John Allen's weekly online post is devoted to the publication in English of a book on the Dominican Bishop of Oran, Algeria, Pierre Claverie. Claverie was assassinated in his residence in 1996, along with his Muslim driver and friend.

Here is part of Allen's report:

"I know enough Muslim friends who are also my brothers to think that Islam knows how to be tolerant, fraternal," Claverie said. "Dialogue is a work to which we must return without pause: it alone lets us disarm the fanaticism, both our own and that of the other."

Claverie was never one for fashionable, politically correct forms of inter-religious dialogue. He shunned large-scale Christian/Muslim meetings, feeling that the slogans such encounters tend to generate, such as that we are all "children of Abraham" and "people of the Book," or that we all believe in the "one God," artificially gloss over deep theological and spiritual differences.

Claverie was certainly no Pollyanna when it came to the reality of the Islamist threat, frequently denouncing "the cowardice of those who kill in the shadows." His clear-eyed assessment led him into conflict with the Community of Sant'Egidio, an international Catholic movement known for its efforts in conflict resolution. In the mid-1990s, Sant'Egidio sponsored a "Rome Platform" for dialogue among the warring Algerian parties, including the extremists. Claverie and the other Algerian bishops felt betrayed, arguing that the negotiations lent legitimacy to forces butchering anyone who stood up for a non-Islamist state.
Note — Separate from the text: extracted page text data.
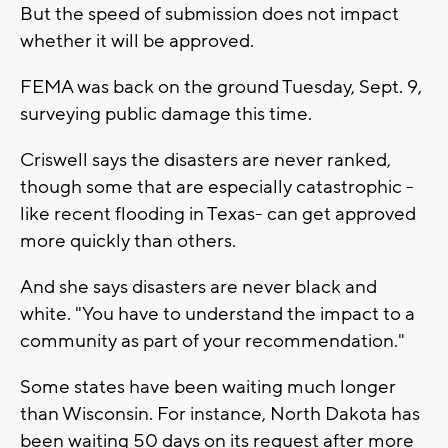
But the speed of submission does not impact
whether it will be approved.
FEMA was back on the ground Tuesday, Sept. 9,
surveying public damage this time.
Criswell says the disasters are never ranked,
though some that are especially catastrophic -
like recent flooding in Texas- can get approved
more quickly than others.
And she says disasters are never black and
white. "You have to understand the impact to a
community as part of your recommendation."
Some states have been waiting much longer
than Wisconsin. For instance, North Dakota has
been waiting 50 days on its request after more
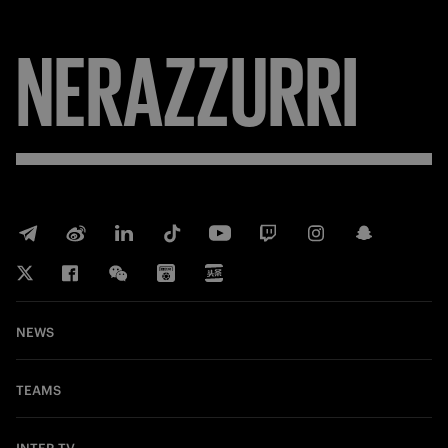
NERAZZURRI
NEWS
TEAMS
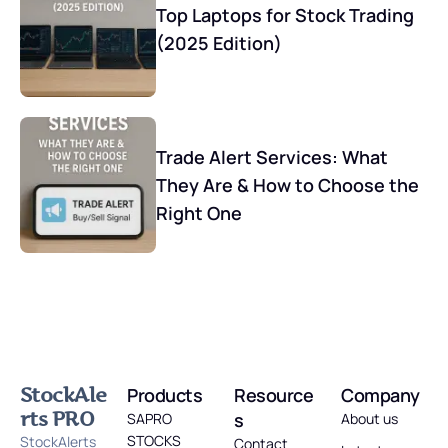
Top Laptops for Stock Trading
(2025 Edition)
Trade Alert Services: What
They Are & How to Choose the
Right One
StockAle
Products
Resource
Company
rts PRO
s
SAPRO
About us
STOCKS
StockAlerts
Contact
They also struggled to explain to democratic activists in Algeria, who were laying down their lives to resist the Islamists, that the Sant'Egidio initiative did not represent the official position of the Catholic church.

Yet for all that, Claverie staked his life on two convictions: first, that a democratic, tolerant Islamic society is possible; second, that it's better to build up alternatives than to tear down what he opposed. He worked tirelessly to foster a genuine civil society in Algeria, creating libraries for students and researchers, rehabilitation centers for the handicapped, and centers for educating women. He would not permit "our love to be extinguished despite the fury in our hearts, desiring peace and building it up in tiny steps, refusing to join the chorus of howls, and remaining free while yet in chains."

Claverie understood the peril such a choice implied.

"Reconciliation is not a simple affair," he wrote in 1995. "It comes at a high price. It can also involve, as it did for Jesus, being torn apart between irreconcilable opposites. An Islamist and a kafir (infidel) cannot be reconciled. So, then, what's the choice? Well, Jesus does not choose. He says, in effect, 'I love you all,' and he dies."

Those words proved chillingly prophetic. Claverie was killed on Aug. 1, 1996, just two months after the brutal beheading of seven Trappist monks in Tibhirine, Algeria. He died alongside his Muslim friend and driver, Mohamed Bouchikhi, when a bomb exploded in the bishop's residence. As the two men lay dying, their blood mingled on the floor, offering a metaphor for their common humanity running deeper than differences of ethnicity, ideology and creed.

In the end, Claverie offers an antidote to facile theories about Islam, of whatever sort, crafted at a distance. He was an artisan of the patient, and often painful, work of building relationships, overcoming stereotypes, and confronting painful truths with both honesty and hope.

Robert P. Imbelli, a priest of the Archdiocese of New York, is a longtime Commonweal contributor.